### RECORDS FOR THIS EXERCISE
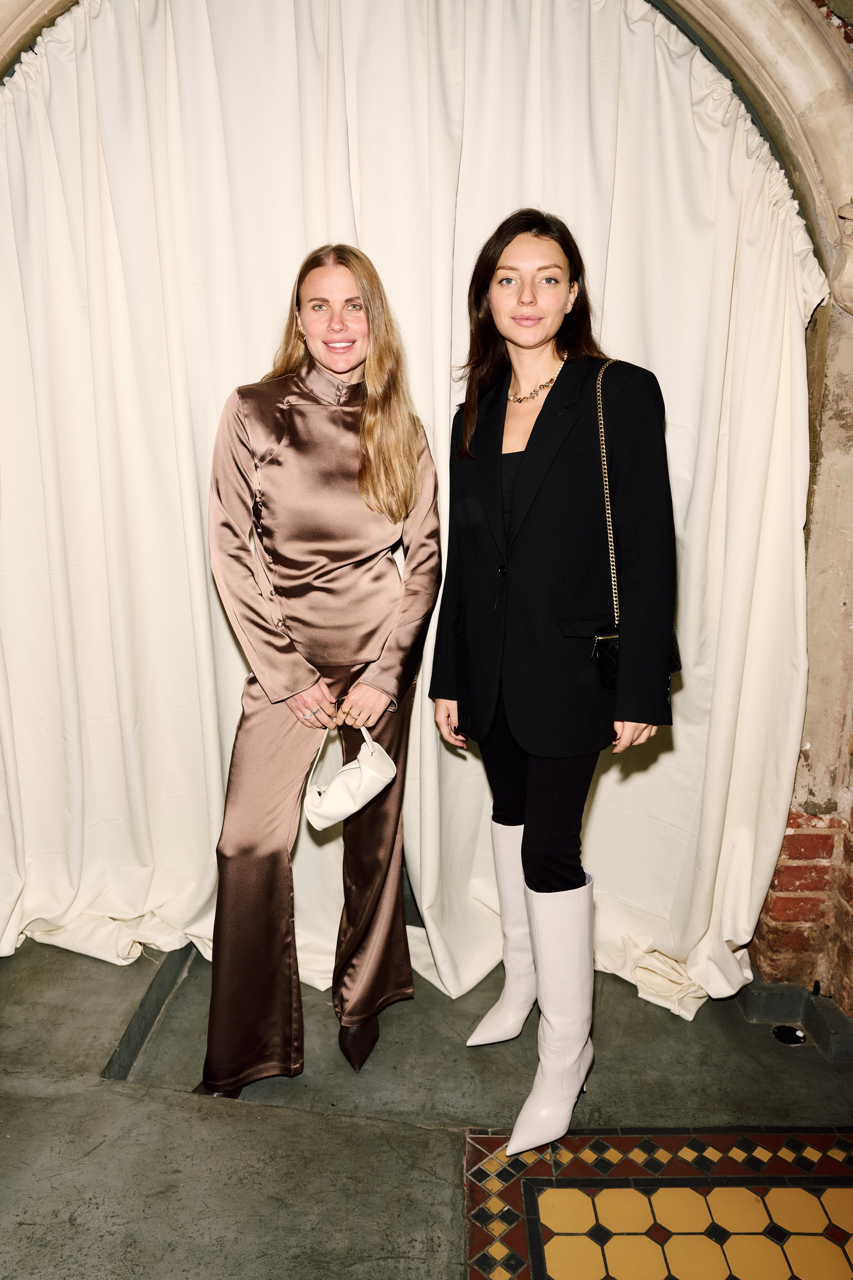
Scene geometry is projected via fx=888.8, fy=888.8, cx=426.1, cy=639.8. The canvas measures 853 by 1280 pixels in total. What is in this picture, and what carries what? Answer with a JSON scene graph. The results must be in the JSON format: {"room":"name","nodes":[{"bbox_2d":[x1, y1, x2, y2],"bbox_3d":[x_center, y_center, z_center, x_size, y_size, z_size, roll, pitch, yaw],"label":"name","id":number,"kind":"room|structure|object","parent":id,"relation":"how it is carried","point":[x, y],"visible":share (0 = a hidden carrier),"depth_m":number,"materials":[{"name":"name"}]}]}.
{"room":"event hall","nodes":[
{"label":"event hall","id":0,"kind":"room"},
{"bbox_2d":[0,928,852,1279],"bbox_3d":[-0.096,1.342,1.465,4.574,0.149,4.041,1,13,2],"label":"floor","id":1,"kind":"structure","parent":0,"point":[123,1101],"depth_m":2.08,"materials":[{"name":"grey concrete"}]},
{"bbox_2d":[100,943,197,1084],"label":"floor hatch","id":2,"kind":"object","parent":1,"relation":"in","point":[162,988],"visible":0.28,"depth_m":2.45,"materials":[{"name":"grey metal"}]},
{"bbox_2d":[195,244,442,1103],"bbox_3d":[-0.262,0.099,2.177,0.540,1.911,0.664,1,13,2],"label":"woman","id":3,"kind":"object","parent":1,"relation":"on","point":[344,557],"visible":0.96,"depth_m":2.05},
{"bbox_2d":[301,722,395,830],"bbox_3d":[-0.183,0.318,2.062,0.183,0.207,0.179,1,13,2],"label":"white handbag","id":4,"kind":"object","parent":3,"relation":"in","point":[362,792],"visible":0.98,"depth_m":2.04,"materials":[{"name":"white leather"}]},
{"bbox_2d":[427,211,677,1157],"bbox_3d":[0.286,0.095,2.069,0.520,1.990,0.674,1,13,2],"label":"woman","id":5,"kind":"object","parent":1,"relation":"on","point":[530,437],"visible":0.96,"depth_m":1.91},
{"bbox_2d":[590,354,682,699],"bbox_3d":[0.450,-0.233,1.938,0.160,0.672,0.314,1,13,2],"label":"handbag","id":6,"kind":"object","parent":5,"relation":"hanging from","point":[613,670],"visible":0.21,"depth_m":1.91,"materials":[{"name":"black leather"}]},
{"bbox_2d":[463,1124,852,1279],"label":"tile inlay","id":7,"kind":"object","parent":1,"relation":"in","point":[849,1213],"visible":0.98,"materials":[{"name":"tile"}]},
{"bbox_2d":[772,1024,807,1044],"bbox_3d":[1.002,1.088,2.452,0.095,0.029,0.095,1,13,2],"label":"floor drain","id":8,"kind":"object","parent":1,"relation":"in","point":[802,1038],"visible":0.93,"depth_m":2.45,"materials":[{"name":"black metal"}]},
{"bbox_2d":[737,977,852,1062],"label":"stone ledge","id":9,"kind":"structure","parent":1,"relation":"on","point":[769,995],"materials":[{"name":"grey"}]},
{"bbox_2d":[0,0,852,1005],"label":"stone wall","id":10,"kind":"structure","parent":0,"point":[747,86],"depth_m":2.19,"materials":[{"name":"beige stone"}]},
{"bbox_2d":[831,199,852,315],"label":"corbel","id":11,"kind":"object","parent":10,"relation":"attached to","point":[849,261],"visible":0.98,"depth_m":2.16,"materials":[{"name":"beige stone"}]},
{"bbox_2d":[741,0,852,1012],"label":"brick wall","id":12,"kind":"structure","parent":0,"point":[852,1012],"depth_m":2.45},
{"bbox_2d":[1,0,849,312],"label":"stone arch","id":13,"kind":"object","parent":12,"relation":"attached to","point":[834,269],"visible":0.78,"depth_m":2.21,"materials":[{"name":"beige stone"}]},
{"bbox_2d":[0,0,822,1023],"bbox_3d":[-0.278,-0.389,2.363,2.664,2.829,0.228,1,13,2],"label":"white curtain","id":14,"kind":"object","parent":13,"relation":"hanging from","point":[650,23],"visible":0.76,"depth_m":2.35,"materials":[{"name":"fabric"}]}
]}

### EXERCISE AIM
The records, exactly as written but without images, should be returned.

### COMPLETED EXERCISE
Scene geometry is projected via fx=888.8, fy=888.8, cx=426.1, cy=639.8. The canvas measures 853 by 1280 pixels in total. What is in this picture, and what carries what? Answer with a JSON scene graph. The results must be in the JSON format: {"room":"name","nodes":[{"bbox_2d":[x1, y1, x2, y2],"bbox_3d":[x_center, y_center, z_center, x_size, y_size, z_size, roll, pitch, yaw],"label":"name","id":number,"kind":"room|structure|object","parent":id,"relation":"how it is carried","point":[x, y],"visible":share (0 = a hidden carrier),"depth_m":number,"materials":[{"name":"name"}]}]}.
{"room":"event hall","nodes":[
{"label":"event hall","id":0,"kind":"room"},
{"bbox_2d":[0,928,852,1279],"bbox_3d":[-0.096,1.342,1.465,4.574,0.149,4.041,1,13,2],"label":"floor","id":1,"kind":"structure","parent":0,"point":[123,1101],"depth_m":2.08,"materials":[{"name":"grey concrete"}]},
{"bbox_2d":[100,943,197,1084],"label":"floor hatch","id":2,"kind":"object","parent":1,"relation":"in","point":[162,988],"visible":0.28,"depth_m":2.45,"materials":[{"name":"grey metal"}]},
{"bbox_2d":[195,244,442,1103],"bbox_3d":[-0.262,0.099,2.177,0.540,1.911,0.664,1,13,2],"label":"woman","id":3,"kind":"object","parent":1,"relation":"on","point":[344,557],"visible":0.96,"depth_m":2.05},
{"bbox_2d":[301,722,395,830],"bbox_3d":[-0.183,0.318,2.062,0.183,0.207,0.179,1,13,2],"label":"white handbag","id":4,"kind":"object","parent":3,"relation":"in","point":[362,792],"visible":0.98,"depth_m":2.04,"materials":[{"name":"white leather"}]},
{"bbox_2d":[427,211,677,1157],"bbox_3d":[0.286,0.095,2.069,0.520,1.990,0.674,1,13,2],"label":"woman","id":5,"kind":"object","parent":1,"relation":"on","point":[530,437],"visible":0.96,"depth_m":1.91},
{"bbox_2d":[590,354,682,699],"bbox_3d":[0.450,-0.233,1.938,0.160,0.672,0.314,1,13,2],"label":"handbag","id":6,"kind":"object","parent":5,"relation":"hanging from","point":[613,670],"visible":0.21,"depth_m":1.91,"materials":[{"name":"black leather"}]},
{"bbox_2d":[463,1124,852,1279],"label":"tile inlay","id":7,"kind":"object","parent":1,"relation":"in","point":[849,1213],"visible":0.98,"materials":[{"name":"tile"}]},
{"bbox_2d":[772,1024,807,1044],"bbox_3d":[1.002,1.088,2.452,0.095,0.029,0.095,1,13,2],"label":"floor drain","id":8,"kind":"object","parent":1,"relation":"in","point":[802,1038],"visible":0.93,"depth_m":2.45,"materials":[{"name":"black metal"}]},
{"bbox_2d":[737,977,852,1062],"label":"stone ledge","id":9,"kind":"structure","parent":1,"relation":"on","point":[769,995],"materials":[{"name":"grey"}]},
{"bbox_2d":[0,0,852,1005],"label":"stone wall","id":10,"kind":"structure","parent":0,"point":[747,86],"depth_m":2.19,"materials":[{"name":"beige stone"}]},
{"bbox_2d":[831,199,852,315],"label":"corbel","id":11,"kind":"object","parent":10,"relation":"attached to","point":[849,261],"visible":0.98,"depth_m":2.16,"materials":[{"name":"beige stone"}]},
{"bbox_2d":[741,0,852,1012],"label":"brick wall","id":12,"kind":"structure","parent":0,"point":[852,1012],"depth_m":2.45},
{"bbox_2d":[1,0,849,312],"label":"stone arch","id":13,"kind":"object","parent":12,"relation":"attached to","point":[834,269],"visible":0.78,"depth_m":2.21,"materials":[{"name":"beige stone"}]},
{"bbox_2d":[0,0,822,1023],"bbox_3d":[-0.278,-0.389,2.363,2.664,2.829,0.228,1,13,2],"label":"white curtain","id":14,"kind":"object","parent":13,"relation":"hanging from","point":[650,23],"visible":0.76,"depth_m":2.35,"materials":[{"name":"fabric"}]}
]}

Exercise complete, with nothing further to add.